Suddenly, it seems, the seemingly unstoppable push to decarbonise the planet is hitting political, economic and intellectual resistance.
These are thorny issues, and perhaps a welcome reminder that there are many sides to a question. The editors of this news service are pleased to share these views and invite replies. The usual editorial disclaimers apply to views of outside contributors. Email firstname.lastname@example.org
UN Secretary General António Guterres was talking about fossil fuel-induced climate change when he posed the question to 40 governments this month, but he could have been talking about the energy crisis.
As they battle heatwaves and droughts, countries have put on the back burner a looming winter fraught by scarce and expensive energy. The EU is in “an incredibly precarious situation,” says the IEA, with renewables “not enough” to plug the gap filled by Russian gas. On Tuesday (2 August), member states agreed to curb gas use by 15 per cent. If that, too, is not enough, the bloc will backslide into coal.
When it elected to include gas and nuclear in its list of sustainable economic activities recently, the EU was criticised for reneging on its climate commitments. The Financial Times observed that Russia’s newfound pariah status introduced an “intensely political debate [to] an initiative that was meant to be purely science based.” But every policy is couched in context and, as such, is inherently political. The EU Green Deal is not, nor ever was, an exception.
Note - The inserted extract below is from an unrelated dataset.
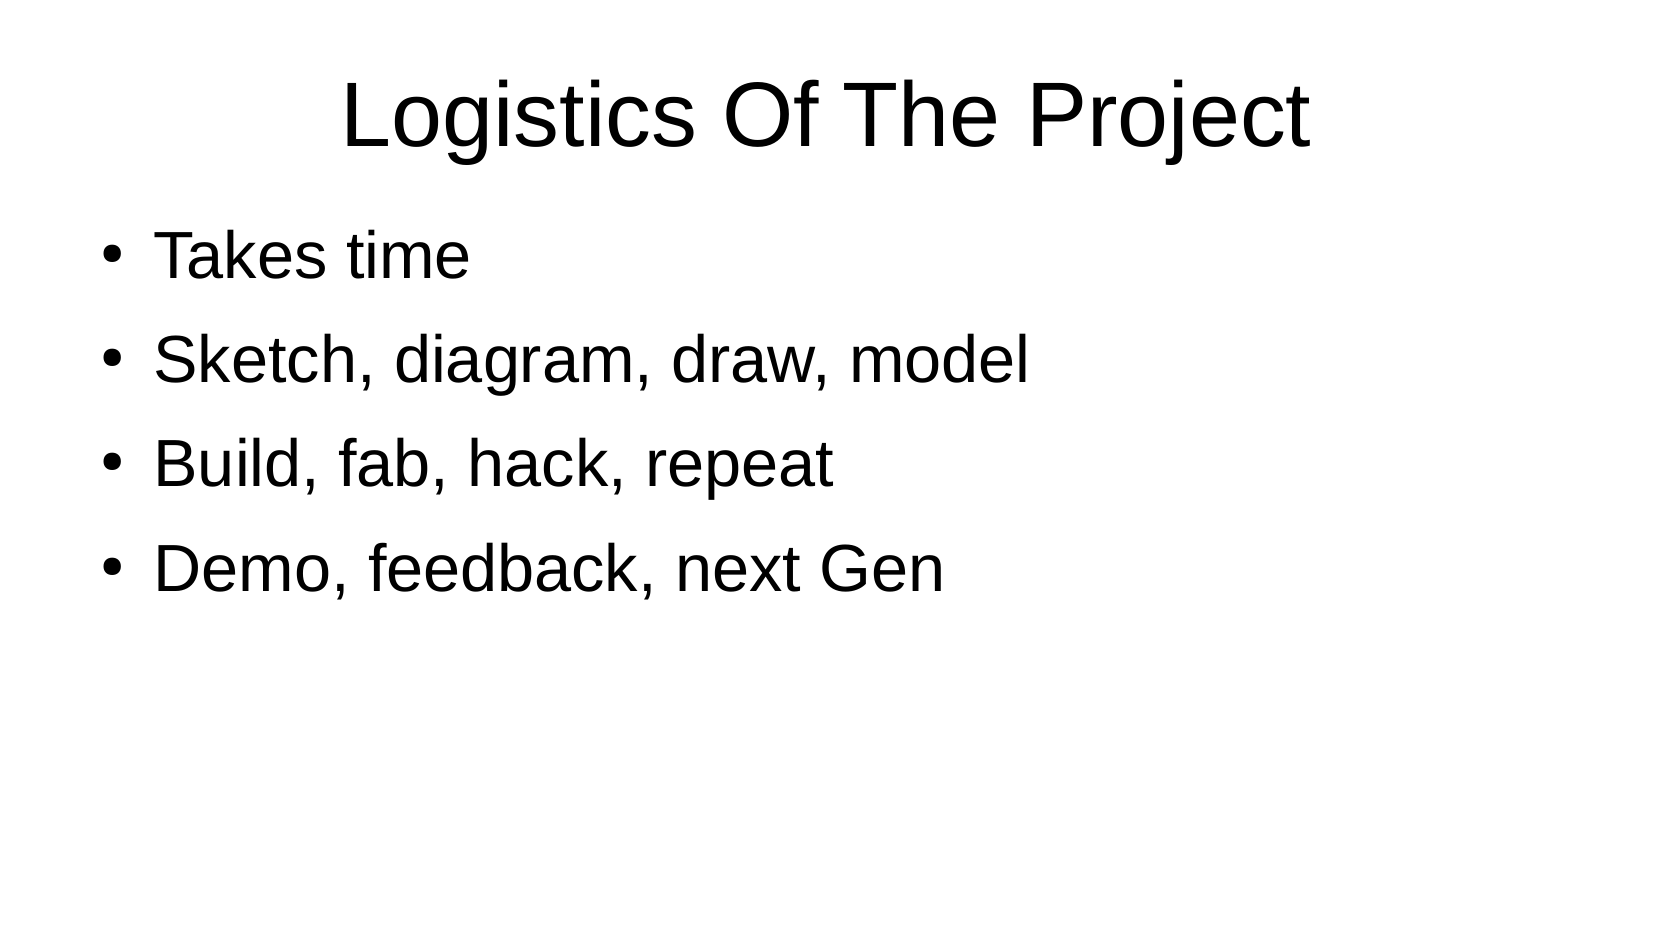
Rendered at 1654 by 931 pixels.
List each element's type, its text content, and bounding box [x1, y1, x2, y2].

title Logistics Of The Project [82, 37, 1571, 193]
list Takes time Sketch, diagram, draw, model Build, fab, hack, repeat Demo, feedback, next Gen [82, 217, 1571, 758]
The energy transition is steeped in contextual trade-offs. They may be acceptable, and they may have been easier to ignore before a global energy crisis and near double-digit inflation but pretending they don’t exist is problematic. It’s not only disingenuous, warned Pebble Finance’s James Esdaile back in January, but dangerous. Selling green policy as an apolitical win-win is kryptonite for anti-green political backlash.
The reality of the energy transition is it a) requires sacrifices for distant outcomes, b) will hit some communities more than others, and c) won’t be green.
No company or industry exists in a vacuum. Insight into the emissions generated by the wind power industry is meaningless without data on the emissions generated by its metals suppliers. Insight into the environmental impact of the fossil fuel industry is incomplete without information about its social impact.
At a legislative level, failure to address the inevitable tensions yields policies criticised for being either lightweight (the UK’s vague and “unlawful” Net Zero Strategy), hypocritical (the European Commission), or tone deaf (the ECB).
In that context, an unexpected tailwind for US President Joe Biden’s climate change bill was a positive step. The $369 billion earmarked for climate-change mitigation – including tax credits and investment in renewables and resilience infrastructure – may not come close to the $4 trillion originally promised. It may have been reframed in terms of energy security and inflation. But it sure is a point for collective action.